PORTAL BANTEN - Isu transparansi kekayaan pejabat publik kembali mencuat, kali ini menyoroti Pelaksana Tugas Direktur Utama Bank BJB, Ayi Subarna. Direktur Eksekutif Center for Budget Analysis (CBA), Uchok Sky Khadafi, mengungkapkan kejanggalan dalam Laporan Harta Kekayaan Penyelenggara Negara (LHKPN) yang dilaporkan oleh Ayi.

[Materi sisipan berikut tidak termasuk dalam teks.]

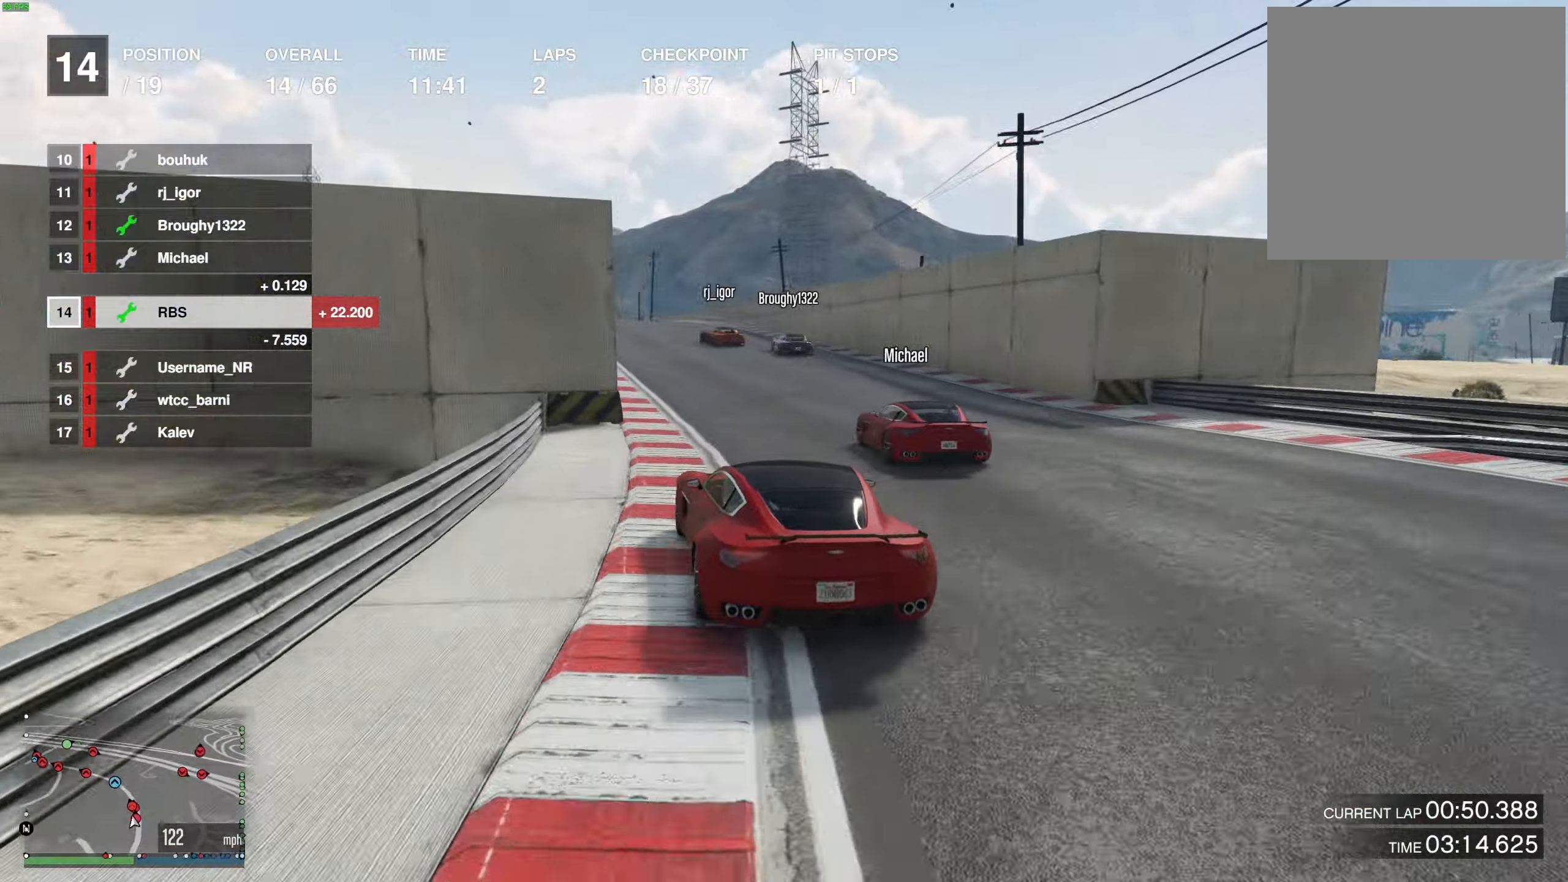
{"buttons": ["R2"], "left_stick": "center", "right_stick": "center", "events": [[200, "left_stick", "up-left"], [300, "left_stick", "center"]]}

Dalam laporan LHKPN tahun 2024 yang dipublikasikan di situs resmi Komisi Pemberantasan Korupsi (KPK), Ayi Subarna mencatat total kekayaan sebesar Rp 2,16 miliar. Namun, yang menjadi sorotan adalah jumlah kas yang hanya tercatat sebesar Rp 25 juta. Angka ini dinilai tidak sebanding dengan posisi strategis yang diemban.

“Sekelas Plt Dirut BJB masa hanya punya kas atau tabungan Rp 25 juta? Jangan sampai Kang Dedi dibohongi, ini harus diusut,” kata Uchok pada Kamis, 20 November 2025.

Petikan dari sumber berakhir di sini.